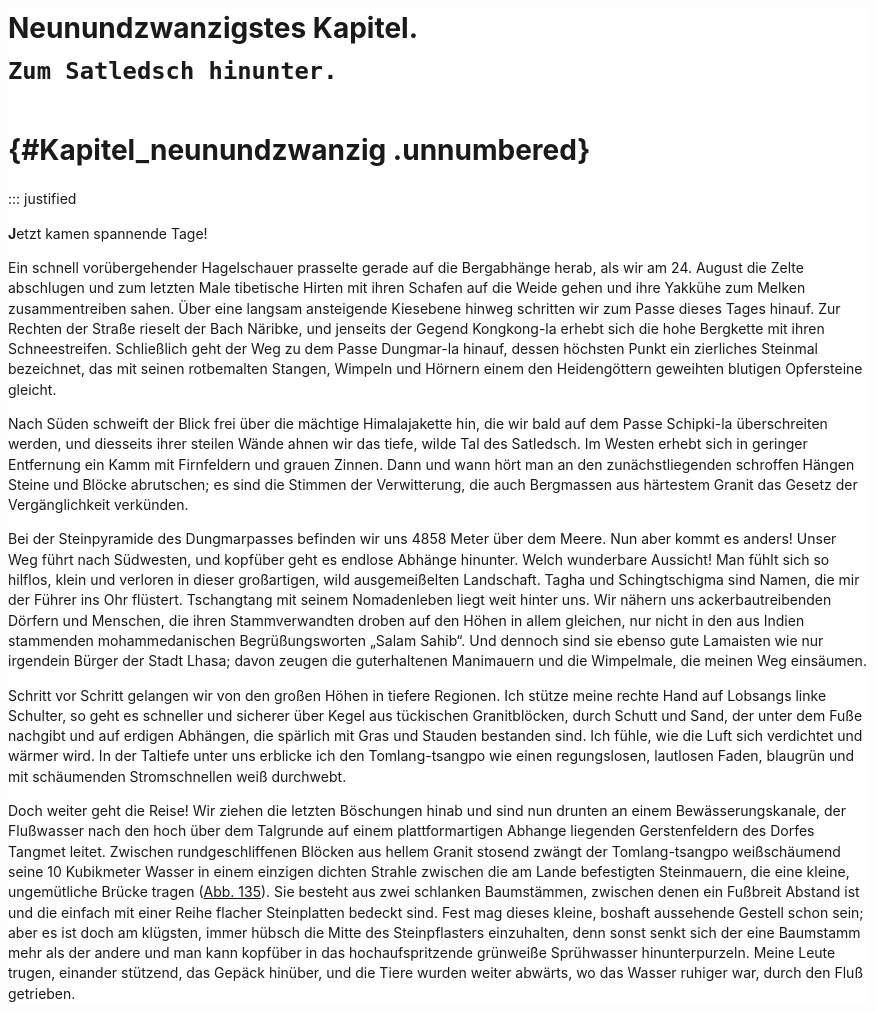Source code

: # Neunundzwanzigstes Kapitel.&nbsp;<br />**`Zum Satledsch hinunter.`**<br /><br /> {#Kapitel_neunundzwanzig .unnumbered}

::: justified

**J**etzt kamen spannende Tage!

Ein schnell vorübergehender Hagelschauer prasselte gerade auf die Bergabhänge
herab, als wir am 24. August die Zelte abschlugen und zum letzten Male
tibetische Hirten mit ihren Schafen auf die Weide gehen und ihre Yakkühe zum
Melken zusammentreiben sahen. Über eine langsam ansteigende Kiesebene hinweg
schritten wir zum Passe dieses Tages hinauf. Zur Rechten der Straße rieselt der
Bach Näribke, und jenseits der Gegend Kongkong-la erhebt sich die hohe Bergkette
mit ihren Schneestreifen. Schließlich geht der Weg zu dem Passe Dungmar-la
hinauf, dessen höchsten Punkt ein zierliches Steinmal bezeichnet, das mit seinen
rotbemalten Stangen, Wimpeln und Hörnern einem den Heidengöttern geweihten
blutigen Opfersteine gleicht.

Nach Süden schweift der Blick frei über die mächtige Himalajakette hin, die wir
bald auf dem Passe Schipki-la überschreiten werden, und diesseits ihrer steilen
Wände ahnen wir das tiefe, wilde Tal des Satledsch. Im Westen erhebt sich in
geringer Entfernung ein Kamm mit Firnfeldern und grauen Zinnen. Dann und wann
hört man an den zunächstliegenden schroffen Hängen Steine und Blöcke abrutschen;
es sind die Stimmen der Verwitterung, die auch Bergmassen aus härtestem Granit
das Gesetz der Vergänglichkeit verkünden.

Bei der Steinpyramide des Dungmarpasses befinden wir uns 4858 Meter über dem
Meere. Nun aber kommt es anders! Unser Weg führt nach Südwesten, und kopfüber
geht es endlose Abhänge hinunter. Welch wunderbare Aussicht! Man fühlt sich so
hilflos, klein und verloren in dieser großartigen, wild ausgemeißelten
Landschaft. Tagha und Schingtschigma sind Namen, die mir der Führer ins Ohr
flüstert. Tschangtang mit seinem Nomadenleben liegt weit hinter uns. Wir nähern
uns ackerbautreibenden Dörfern und Menschen, die ihren Stammverwandten droben
auf den Höhen in allem gleichen, nur nicht in den aus Indien stammenden
mohammedanischen Begrüßungsworten „Salam Sahib“. Und dennoch sind sie ebenso
gute Lamaisten wie nur irgendein Bürger der Stadt Lhasa; davon zeugen die
guterhaltenen Manimauern und die Wimpelmale, die meinen Weg einsäumen.

Schritt vor Schritt gelangen wir von den großen Höhen in tiefere Regionen. Ich
stütze meine rechte Hand auf Lobsangs linke Schulter, so geht es schneller und
sicherer über Kegel aus tückischen Granitblöcken, durch Schutt und Sand, der
unter dem Fuße nachgibt und auf erdigen Abhängen, die spärlich mit Gras und
Stauden bestanden sind. Ich fühle, wie die Luft sich verdichtet und wärmer wird.
In der Taltiefe unter uns erblicke ich den Tomlang-tsangpo wie einen
regungslosen, lautlosen Faden, blaugrün und mit schäumenden Stromschnellen weiß
durchwebt.

Doch weiter geht die Reise! Wir ziehen die letzten Böschungen hinab und sind nun
drunten an einem Bewässerungskanale, der Flußwasser nach den hoch über dem
Talgrunde auf einem plattformartigen Abhange liegenden Gerstenfeldern des Dorfes
Tangmet leitet. Zwischen rundgeschliffenen Blöcken aus hellem Granit stosend
zwängt der Tomlang-tsangpo weißschäumend seine 10 Kubikmeter Wasser in einem
einzigen dichten Strahle zwischen die am Lande befestigten Steinmauern, die eine
kleine, ungemütliche Brücke tragen ([Abb. 135](ch030.xhtml#b0415_135)). Sie
besteht aus zwei schlanken Baumstämmen, zwischen denen ein Fußbreit Abstand ist
und die einfach mit einer Reihe flacher Steinplatten bedeckt sind. Fest mag
dieses kleine, boshaft aussehende Gestell schon sein; aber es ist doch am
klügsten, immer hübsch die Mitte des Steinpflasters einzuhalten, denn sonst
senkt sich der eine Baumstamm mehr als der andere und man kann kopfüber in das
hochaufspritzende grünweiße Sprühwasser hinunterpurzeln. Meine Leute trugen,
einander stützend, das Gepäck hinüber, und die Tiere wurden weiter abwärts, wo
das Wasser ruhiger war, durch den Fluß getrieben.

____________

■ Prompt ■
Restate word for word the lines from the one holding "senkt sich der" through the last line of the listing, omitting every earlier line.

■ Answer to this exercise ■
senkt sich der eine Baumstamm mehr als der andere und man kann kopfüber in das
hochaufspritzende grünweiße Sprühwasser hinunterpurzeln. Meine Leute trugen,
einander stützend, das Gepäck hinüber, und die Tiere wurden weiter abwärts, wo
das Wasser ruhiger war, durch den Fluß getrieben.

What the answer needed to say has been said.